The ‘blue jets’ or blue rays have amazed humanity since they found the technology to fly through the heights. From above, the perspective of the celestial dome is completely different; it is like admiring from outside a gigantic bubble with a life of its own and dynamics that surprise anyone. Among them are the so-called ‘blue jets,’ which are rays of energy that travel and splash toward the outer layers of the Earth’s atmosphere.
What Are Blue Jets?
The atmosphere is composed of several layers through which there are varying arrangements of gas molecules interacting with different temperatures and wind currents. The result is a surprising dynamic in which different types of lightning are found. We have conventional lightning bolts that display their power during thunderstorms, and other types of red lightning called sprite lightning have also been described. But among these, blue jets are the most impetuous because of their blue-blasting energy.

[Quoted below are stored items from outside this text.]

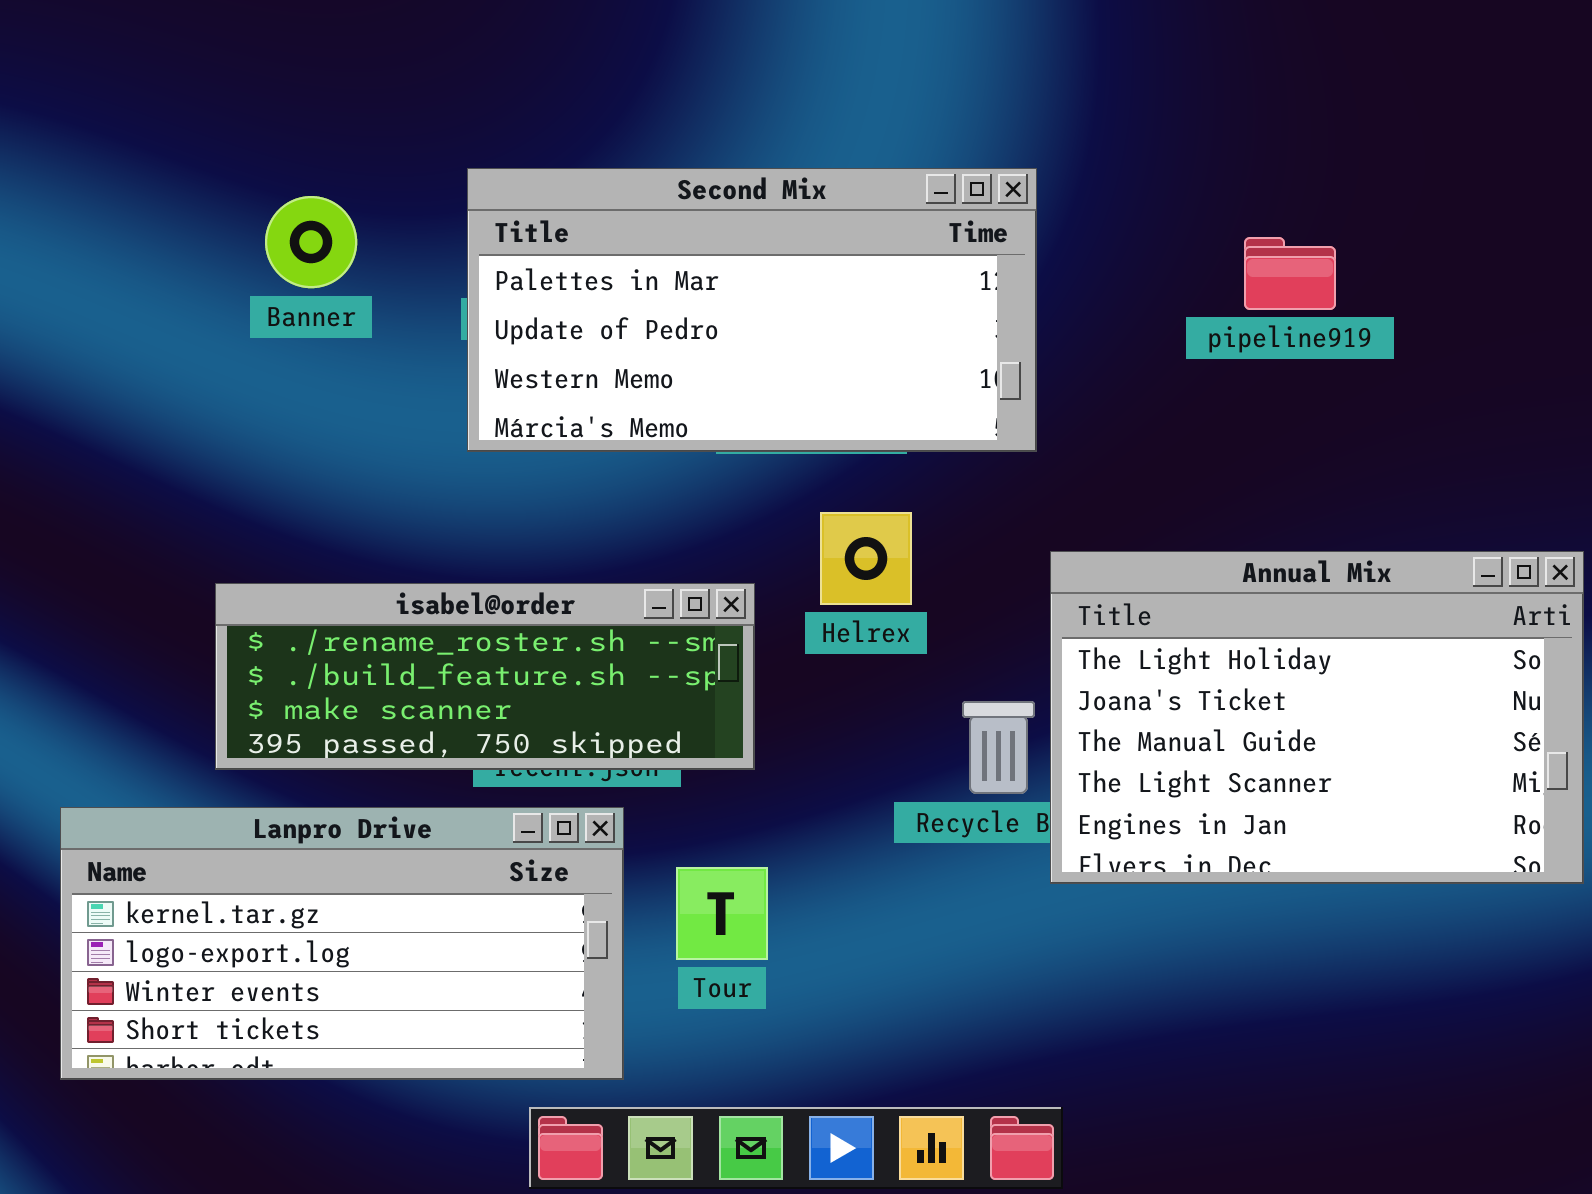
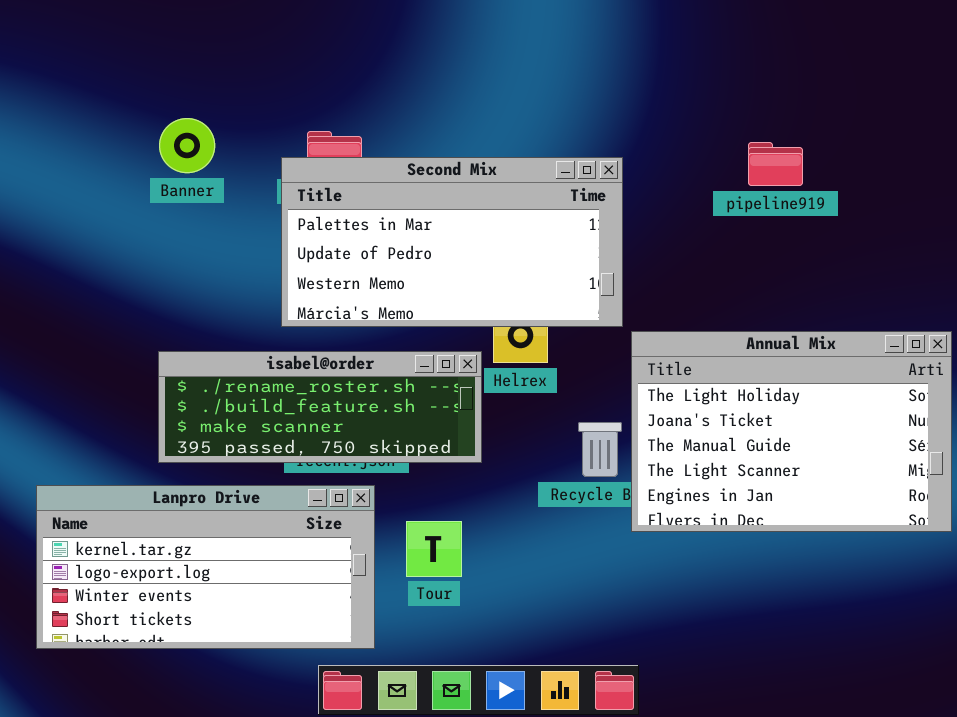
Second Mix: [467,168,1037,452] -> [281,157,623,327], moved
isabel@order: [215,583,755,770] -> [158,351,482,463], moved

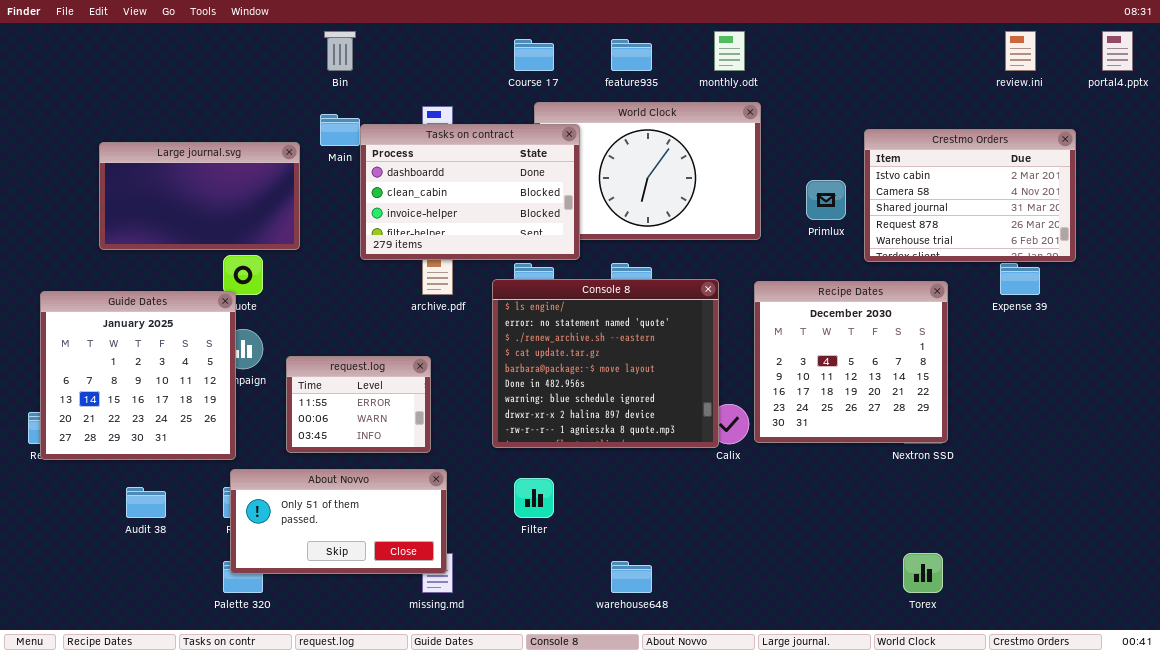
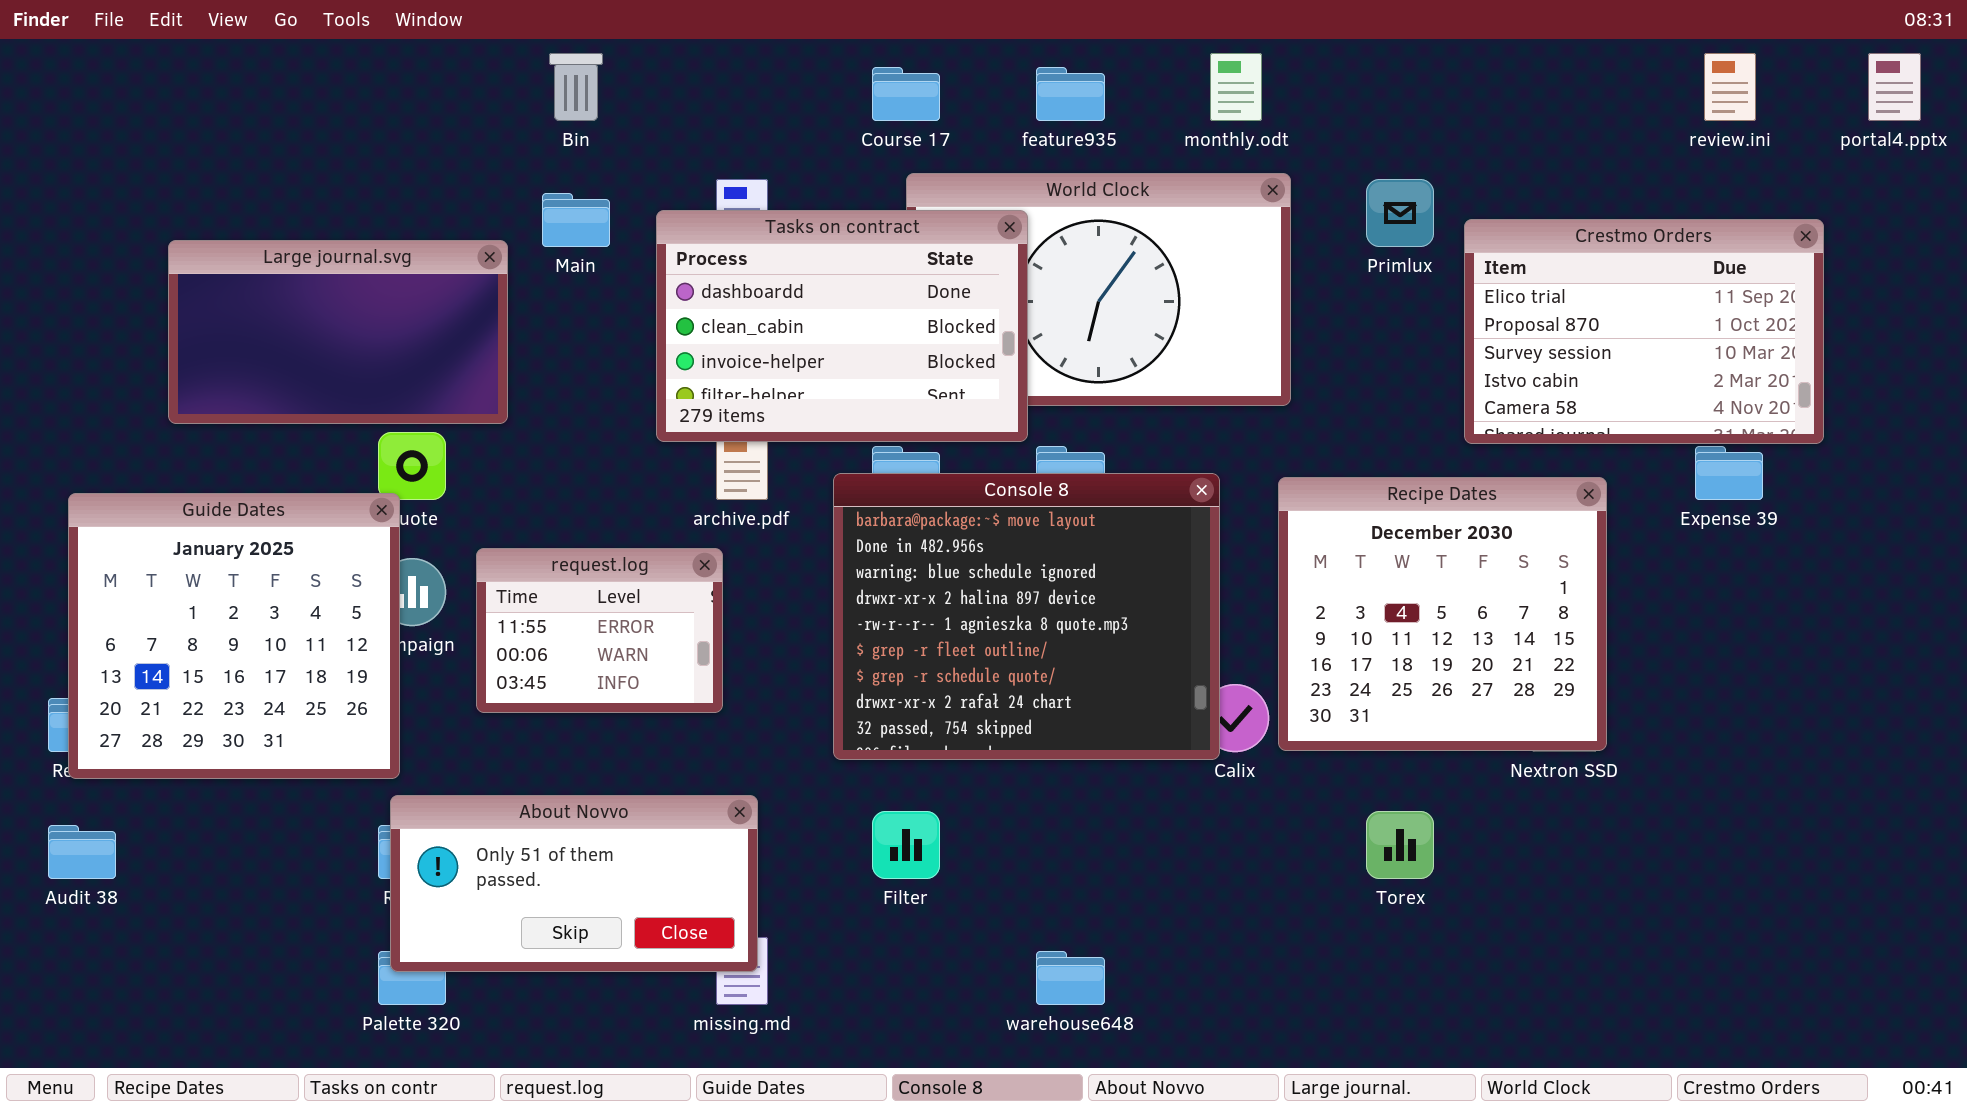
Tasks on contract: [360,124,580,260] -> [656,210,1028,442], moved
Crestmo Orders: [864,129,1076,262] -> [1464,219,1824,444], scrolled up 3 rows
Primlux: [806,180,846,220] -> [1366,179,1434,247], moved
Console 8: [492,279,719,448] -> [833,473,1220,760], scrolled down 4 rows
request.log: [286,356,431,453] -> [476,548,723,713], moved
Audit 38: [126,487,166,518] -> [48,825,116,879], moved
Torex: [903,553,943,593] -> [1366,811,1434,879], moved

Whether from an airplane or far beyond, aboard the International Space Station (ISS), a kind of blue jet can be observed rising from the stormy clouds into the stratosphere. These blue streams show their power in less than a second when they can travel more than 50 kilometers, and no, these are not conventional streams that we can admire from the Earth’s surface.
Unlike conventional rays that usually excite a mixture of gases in the lower atmosphere, which is what gives them their electric white color, blue jets or blue rays excite mainly stratospheric nitrogen, which gives them their characteristic bluish flash that can be seen from an airplane.
Blue Rays from the ISS
One of the most extraordinary images of blue jets was taken by astronauts aboard the International Space Station in 2019, the first high-sharpness photograph of a blue jet. At the time, cameras and light-detecting instruments called photometers on the ISS were able to capture a jet of blue light in the middle of a storm over the Pacific Ocean, very close to Nauru Island. The bluish burst of energy was a flash of just 10 microseconds that shot out of the top of the cloud at about 16 kilometers high and extended into the stratosphere, reaching an average height of 52 kilometers.
Physicists believe that the spark that generated the blue lightning may have been a special type of short-range electrical discharge within the thunderstorm cloud. Conventional lightning is usually formed by discharges between regions of opposite charges between clouds or clouds and the ground, i.e. many kilometers apart. In contrast, the spark that generated the blue jet in the photograph is believed to have come from oppositely charged regions less than a kilometer apart, generating a very short but powerful burst of electric current as you can see in the images.